Talking Program [Archive]

worksofcraft

August 23rd, 2010, 03:39 AM

I know this forum is for programming talk but I'm writing a talking program (A speaking clock in Python, which I'm learning as I go).

It is part of my research into internationalization... you see different languages build sentences in different order so one can't literally translate each audio file. It is my intention to use the gettext package to select and sequence translated audio fragments, but that's a little way off yet...

So far I've created gstreamer objects to do the speaking but each fragment incurs a lot of overhead. What I want is a way to simply switch the selected input file and retain as much of the gstreamer pipeline as I can.

Can anyone help with experience, or ideas on how to do this efficiently?

worksofcraft

August 23rd, 2010, 05:55 AM

lol, I'm so dumb... I already was given the answer in example 2.3 of http://pygstdocs.berlios.de/pygst-tutorial/playbin.html and I even had modularized earlier into inheriting from a common AudioPlayer base class...

So my next step is the really hard one...
In English it has to say something like:

"at the 3rd beep it will be 40 5 minutes past 4", where 3rd, 40, 5 and 4 are all speech fragments that are selected based on program variables.

but in Dutch for instance, I gather it needs to say:

"bij de 3e fluit toon zal het 4 uur 5 en 40 zijn

so like a completely different sequence of the same variables and different arrangement of fixed sound bytes in between :shock:

Well you might be anticipating how the translator will have to make a format string consisting of sound file names to be played but meanwhile I really just don't know if there are languages out there that would need to differentiate on more than these 4 variables :(

So if anyone has any suggestions... I'm all ears, because I'll try to think of a solution before I get carried away with more coding ;)

p.s. I just realized that "tenty two" is not a good way to say twelve, so since similar may occur in different languages for different numbers I suppose the only universal way to do it is to have 59 separate sound files for all the minutes from 1 to 59

worksofcraft

August 23rd, 2010, 11:35 AM

The basic speech internationalization is very simple: a translatable format string that specifies the fixed audio files and takes as parameters two calls to dngettext(): One for the number of minutes and one for the hour.

Both these could have text domain _speaknumbers. The _speaknumbers domain would need no less than 60 plural forms: e.g. files 0.ogg to 59.ogg as translations of the word 'number.ogg'.

A third parameter can be an ordinary call to ngettext to pluralise the speech file selection for either 'minute' or 'minutes'.

However that does produce a fairly robotic sounding results like
"it will be zero minutes past nineteen".
From a format that looks like:

gettext("it_will_be {0} {2} past {1}").format(
dngettext('_speaknumber', 'number.ogg', '', minute),
dngettext('_speaknumber, 'number.ogg', '', hour)
ngettext('minute.ogg', 'minutes.ogg', minute),
)

This might not be considered acceptable in some languages (including English).

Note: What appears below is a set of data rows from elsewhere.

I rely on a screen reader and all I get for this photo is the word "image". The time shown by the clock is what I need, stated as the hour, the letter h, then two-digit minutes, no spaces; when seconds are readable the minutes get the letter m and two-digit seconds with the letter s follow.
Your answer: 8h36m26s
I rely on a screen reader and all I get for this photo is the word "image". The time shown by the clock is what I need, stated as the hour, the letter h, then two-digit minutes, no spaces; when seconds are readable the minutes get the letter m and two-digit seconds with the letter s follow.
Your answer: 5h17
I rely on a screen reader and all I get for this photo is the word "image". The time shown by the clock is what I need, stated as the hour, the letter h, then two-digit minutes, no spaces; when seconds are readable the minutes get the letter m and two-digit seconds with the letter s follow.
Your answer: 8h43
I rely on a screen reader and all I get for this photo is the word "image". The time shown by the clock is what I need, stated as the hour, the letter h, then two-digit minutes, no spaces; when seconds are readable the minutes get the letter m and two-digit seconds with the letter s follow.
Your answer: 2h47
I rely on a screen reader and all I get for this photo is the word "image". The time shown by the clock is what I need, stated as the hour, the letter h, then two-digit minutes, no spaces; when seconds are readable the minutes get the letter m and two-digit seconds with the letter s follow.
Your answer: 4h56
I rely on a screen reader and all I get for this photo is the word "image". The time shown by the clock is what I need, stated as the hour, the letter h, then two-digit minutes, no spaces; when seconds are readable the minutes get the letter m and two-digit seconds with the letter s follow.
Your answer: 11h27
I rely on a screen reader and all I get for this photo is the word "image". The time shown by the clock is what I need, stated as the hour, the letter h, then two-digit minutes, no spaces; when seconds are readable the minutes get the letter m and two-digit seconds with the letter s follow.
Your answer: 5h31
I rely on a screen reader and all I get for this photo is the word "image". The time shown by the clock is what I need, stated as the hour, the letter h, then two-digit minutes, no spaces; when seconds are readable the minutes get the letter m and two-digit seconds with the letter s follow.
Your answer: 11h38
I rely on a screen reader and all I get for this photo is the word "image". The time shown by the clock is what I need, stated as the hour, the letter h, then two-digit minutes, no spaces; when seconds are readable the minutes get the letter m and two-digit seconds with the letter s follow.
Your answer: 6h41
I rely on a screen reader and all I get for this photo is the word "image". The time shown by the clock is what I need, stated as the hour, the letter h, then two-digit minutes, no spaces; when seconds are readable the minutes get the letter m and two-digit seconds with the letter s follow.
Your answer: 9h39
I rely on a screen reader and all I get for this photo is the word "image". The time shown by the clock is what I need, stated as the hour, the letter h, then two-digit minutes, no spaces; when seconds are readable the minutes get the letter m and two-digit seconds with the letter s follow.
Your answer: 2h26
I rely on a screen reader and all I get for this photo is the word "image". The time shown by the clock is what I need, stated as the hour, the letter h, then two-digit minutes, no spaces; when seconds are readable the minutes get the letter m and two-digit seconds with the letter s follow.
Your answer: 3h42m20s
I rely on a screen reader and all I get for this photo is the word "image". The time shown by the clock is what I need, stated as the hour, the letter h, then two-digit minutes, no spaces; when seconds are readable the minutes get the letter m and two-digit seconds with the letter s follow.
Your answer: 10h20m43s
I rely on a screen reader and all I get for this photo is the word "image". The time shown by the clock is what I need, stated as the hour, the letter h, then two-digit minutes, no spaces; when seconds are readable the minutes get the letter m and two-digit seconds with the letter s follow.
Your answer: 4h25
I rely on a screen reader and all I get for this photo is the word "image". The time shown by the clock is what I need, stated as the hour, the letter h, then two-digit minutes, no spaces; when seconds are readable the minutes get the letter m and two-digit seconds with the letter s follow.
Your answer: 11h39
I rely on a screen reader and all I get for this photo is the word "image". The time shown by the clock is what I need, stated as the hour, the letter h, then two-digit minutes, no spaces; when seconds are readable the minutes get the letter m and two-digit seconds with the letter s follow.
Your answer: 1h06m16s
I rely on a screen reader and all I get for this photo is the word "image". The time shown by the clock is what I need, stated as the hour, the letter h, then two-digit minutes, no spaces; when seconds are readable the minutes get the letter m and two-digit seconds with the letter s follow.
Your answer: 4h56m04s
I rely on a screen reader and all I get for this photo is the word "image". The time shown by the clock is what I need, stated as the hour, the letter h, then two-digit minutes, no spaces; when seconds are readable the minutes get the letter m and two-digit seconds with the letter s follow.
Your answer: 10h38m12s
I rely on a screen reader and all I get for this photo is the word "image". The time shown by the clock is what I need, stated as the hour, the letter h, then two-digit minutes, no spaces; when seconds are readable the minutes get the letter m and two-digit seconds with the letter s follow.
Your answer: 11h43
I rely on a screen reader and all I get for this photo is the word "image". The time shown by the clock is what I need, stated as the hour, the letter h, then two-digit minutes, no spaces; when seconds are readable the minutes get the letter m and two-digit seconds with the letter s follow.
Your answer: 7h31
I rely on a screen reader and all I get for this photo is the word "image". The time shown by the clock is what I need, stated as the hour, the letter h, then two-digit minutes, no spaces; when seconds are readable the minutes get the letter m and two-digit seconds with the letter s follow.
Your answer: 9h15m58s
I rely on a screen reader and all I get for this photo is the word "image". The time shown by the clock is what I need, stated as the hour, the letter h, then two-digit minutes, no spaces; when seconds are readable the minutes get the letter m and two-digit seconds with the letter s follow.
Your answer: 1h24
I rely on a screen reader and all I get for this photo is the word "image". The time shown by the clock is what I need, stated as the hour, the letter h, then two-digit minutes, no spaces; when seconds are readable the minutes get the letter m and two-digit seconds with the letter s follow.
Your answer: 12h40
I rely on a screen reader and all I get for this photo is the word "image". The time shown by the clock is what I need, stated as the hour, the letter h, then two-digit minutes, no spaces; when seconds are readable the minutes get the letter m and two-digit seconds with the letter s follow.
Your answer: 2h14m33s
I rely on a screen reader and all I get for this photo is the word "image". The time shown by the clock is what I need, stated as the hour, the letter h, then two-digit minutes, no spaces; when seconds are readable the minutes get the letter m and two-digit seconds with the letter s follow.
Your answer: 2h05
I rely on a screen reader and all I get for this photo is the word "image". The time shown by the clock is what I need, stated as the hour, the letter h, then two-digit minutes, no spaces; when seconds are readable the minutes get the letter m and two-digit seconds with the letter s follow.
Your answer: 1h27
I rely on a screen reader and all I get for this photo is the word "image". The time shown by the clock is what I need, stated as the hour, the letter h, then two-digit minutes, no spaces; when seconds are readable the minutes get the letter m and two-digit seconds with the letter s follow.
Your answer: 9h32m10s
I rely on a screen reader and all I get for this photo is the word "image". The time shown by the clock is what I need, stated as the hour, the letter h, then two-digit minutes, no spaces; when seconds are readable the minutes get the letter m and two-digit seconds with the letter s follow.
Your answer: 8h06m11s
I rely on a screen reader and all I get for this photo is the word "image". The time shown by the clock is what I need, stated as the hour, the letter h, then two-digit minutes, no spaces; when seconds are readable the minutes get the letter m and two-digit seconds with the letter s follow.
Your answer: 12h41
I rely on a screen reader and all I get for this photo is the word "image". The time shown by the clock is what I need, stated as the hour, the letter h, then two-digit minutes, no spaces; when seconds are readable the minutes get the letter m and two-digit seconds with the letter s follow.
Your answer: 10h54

I can easily improve that by having separate domains for the minutes and the hours and then substitute 'midday' and 'midnight' and make 13...23 map onto 1 to 11 pm in a _speakhour domain, but at the moment I'm having fun making my own gstreamer audio editor to produce all the sound clips :)

There is scope for taking it further still, perhaps saying 'half' instead of 30. Having zero come out as empty and similarly changing the word 'minutes' not just for one but also when 0 or 30. That again would not be good enough for some languages where once you get to half past they want to start saying how many minutes to the next hour!

Instead of specifying the text domain with a numeric lookup parameter it would be much more flexible to specify the domain with each parameter place holder in the format string itself. Then adding possibility of having the text domain selected on basis of another numeric parameter. Thus for instance to make it say the next hour when minute is > 30.

something like:

gettext("it will be {_speaknumber:0}{_pluraliseminute:0}{_to_past:0}{2 :1}").format(
minute, dngettext(_to_from,'_hour','_nexthour', minute), hour
)

You have to use your imagination to see what that would mean because I don't think Python can do this yet.
I am confident I could make a new format parsing function for C++ as I've done one in the past for Java when they didn't have yet, but I don't think I'll be taking this project quite that far :shock:

Anyway I hope I haven't bored you all to tears. I just like writing stuff I find interesting. IDK should I mark this one as solved then ?

shababhsiddique

August 23rd, 2010, 04:59 PM

Interesting work.. there is a thing called espeak in ubuntu.. if you are using it. go to terminal and type espeak "hello there" it will speak out ! so if your language supports system call you can simply pass the string to system and it will speak! i have made a chatter bot this way. It take a line thinks for a answer a little bit like ELIZA and gives it by speaking..

worksofcraft

August 24th, 2010, 01:46 AM

Interesting work.. there is a thing called espeak in ubuntu...

Hey that's a really good tip there shababhsiddique :)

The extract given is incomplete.